• _ASSIGNED TASK_
Copy nothing but the text: repeat each entry exactly and drop the images.

(Coordinate mapping data)
<<<<
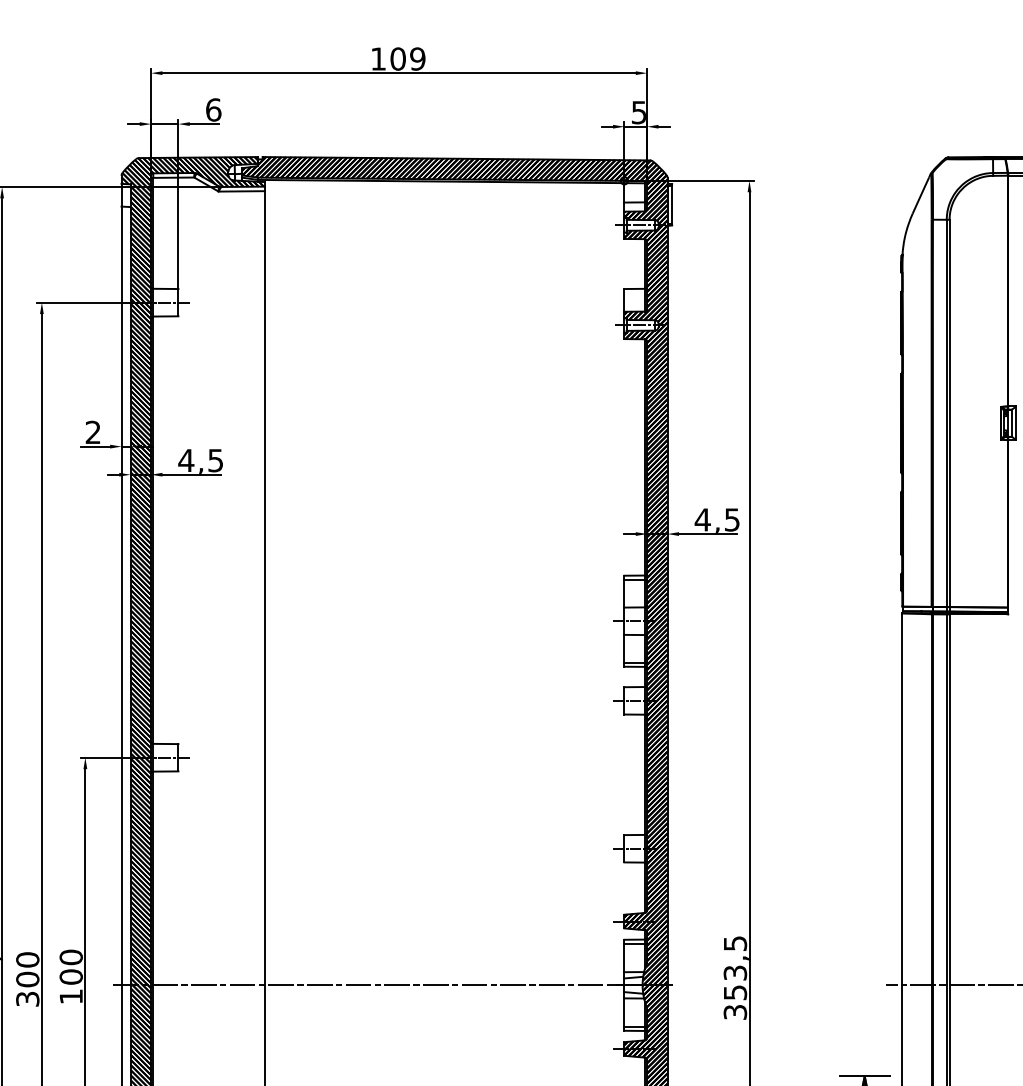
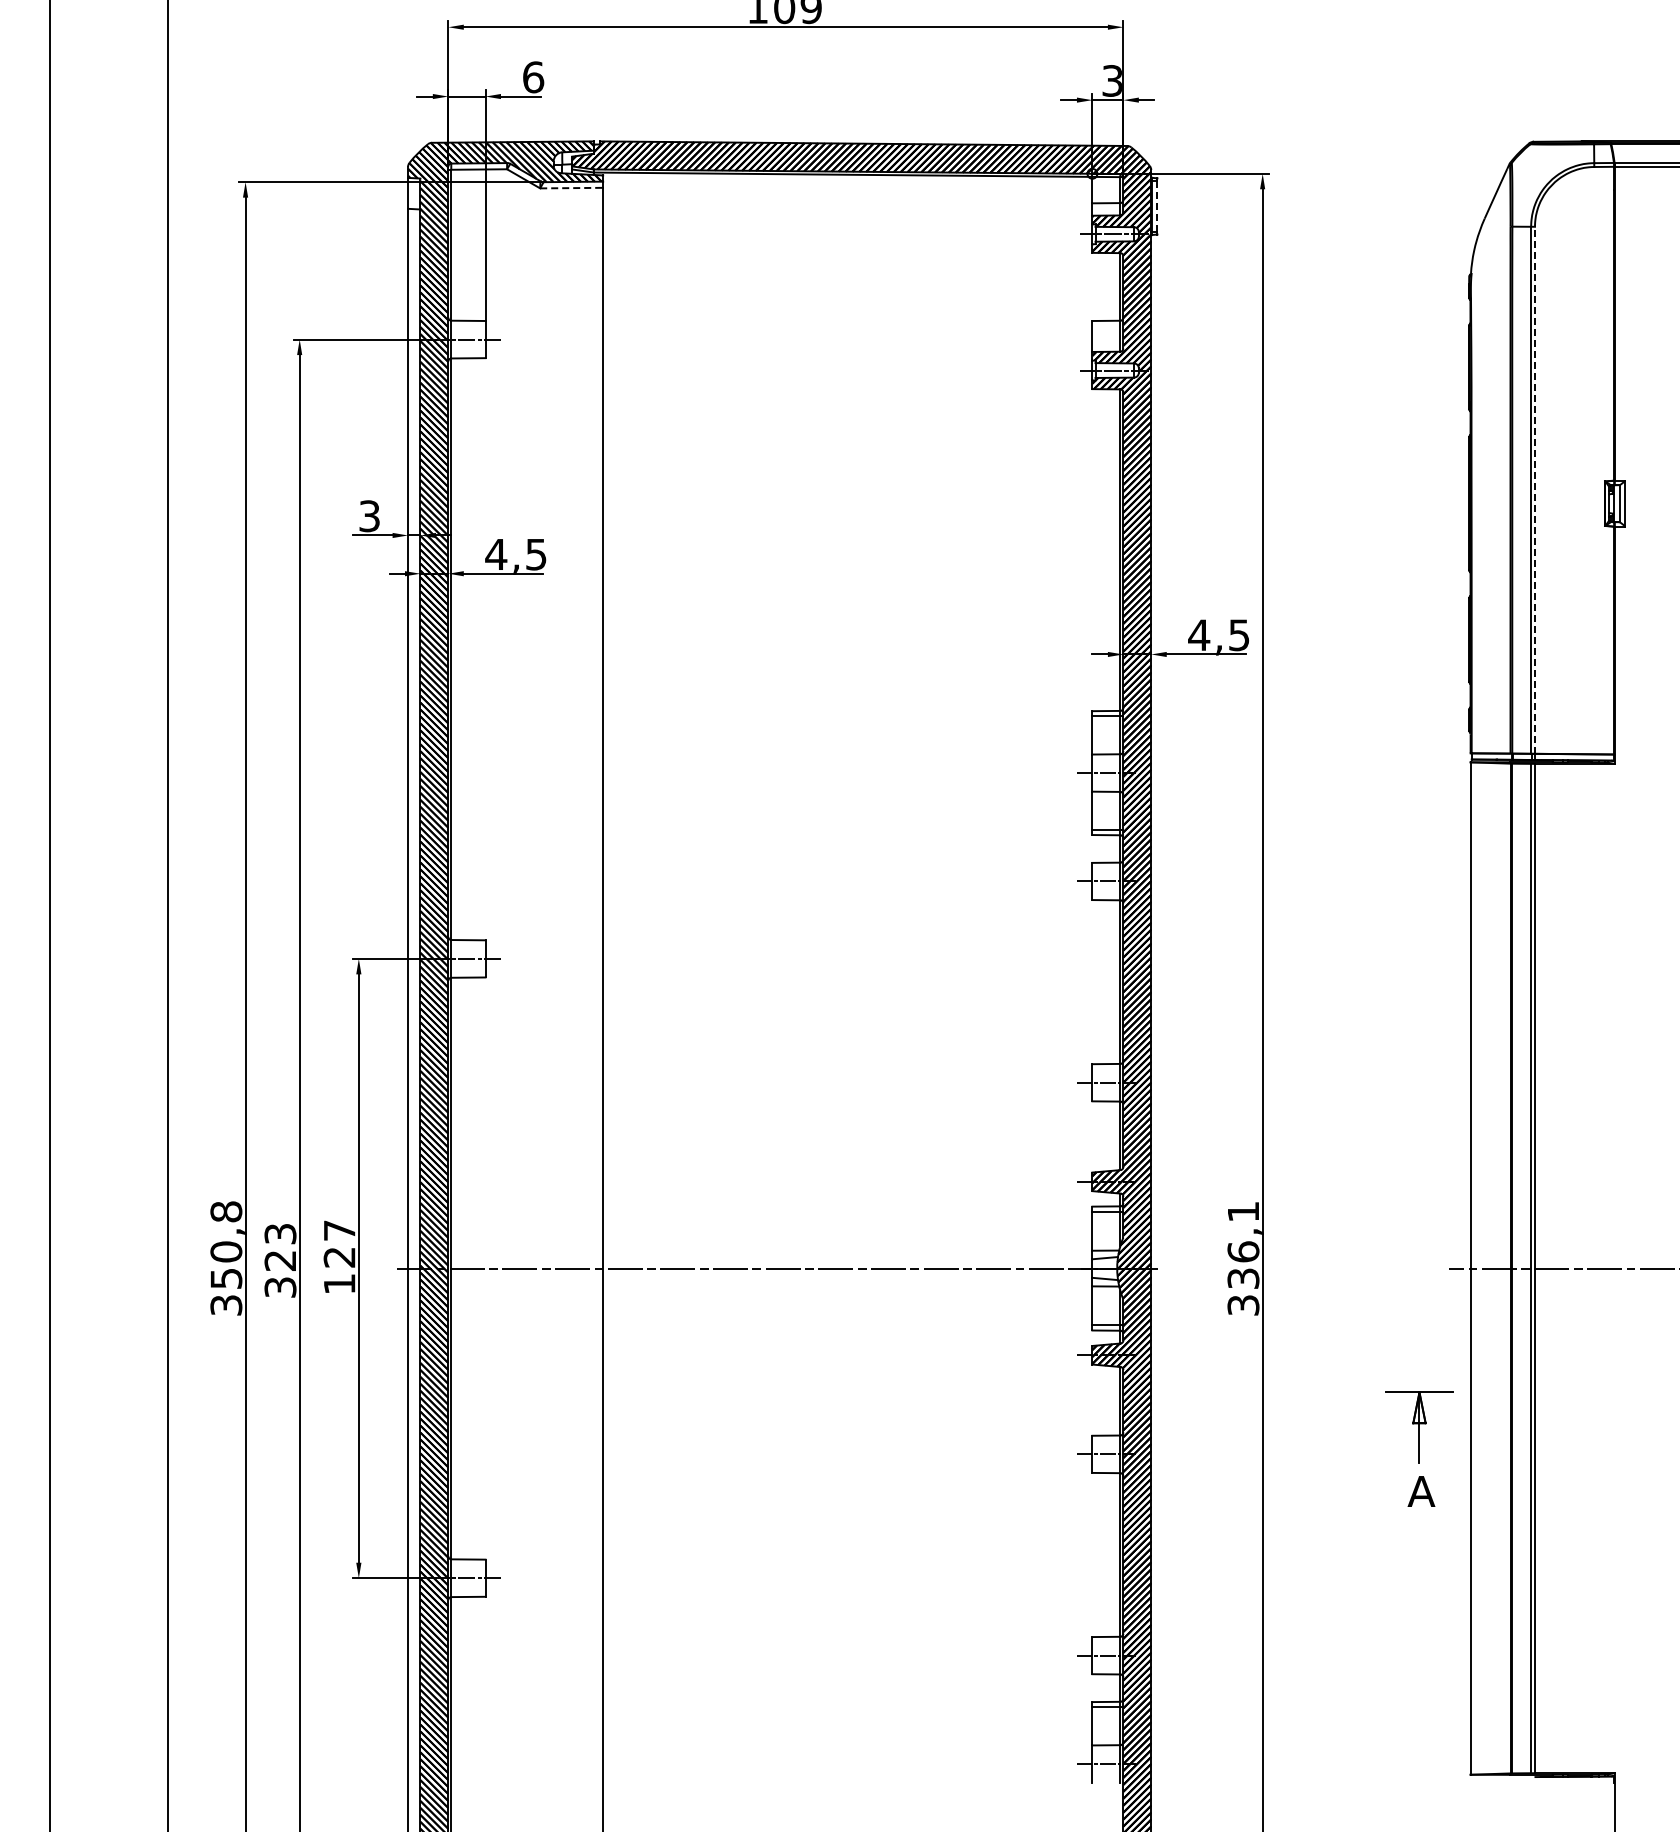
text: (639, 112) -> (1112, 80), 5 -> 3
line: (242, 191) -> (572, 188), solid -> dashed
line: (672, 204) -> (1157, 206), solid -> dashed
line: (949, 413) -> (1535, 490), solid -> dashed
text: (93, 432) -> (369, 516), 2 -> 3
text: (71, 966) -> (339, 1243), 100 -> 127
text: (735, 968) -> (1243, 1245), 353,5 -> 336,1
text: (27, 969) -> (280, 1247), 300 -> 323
>>>>
• _RESULT OF THE TASK_
text: (639, 112) -> (1112, 80), 5 -> 3
line: (242, 191) -> (572, 188), solid -> dashed
line: (672, 204) -> (1157, 206), solid -> dashed
line: (949, 413) -> (1535, 490), solid -> dashed
text: (93, 432) -> (369, 516), 2 -> 3
text: (71, 966) -> (339, 1243), 100 -> 127
text: (735, 968) -> (1243, 1245), 353,5 -> 336,1
text: (27, 969) -> (280, 1247), 300 -> 323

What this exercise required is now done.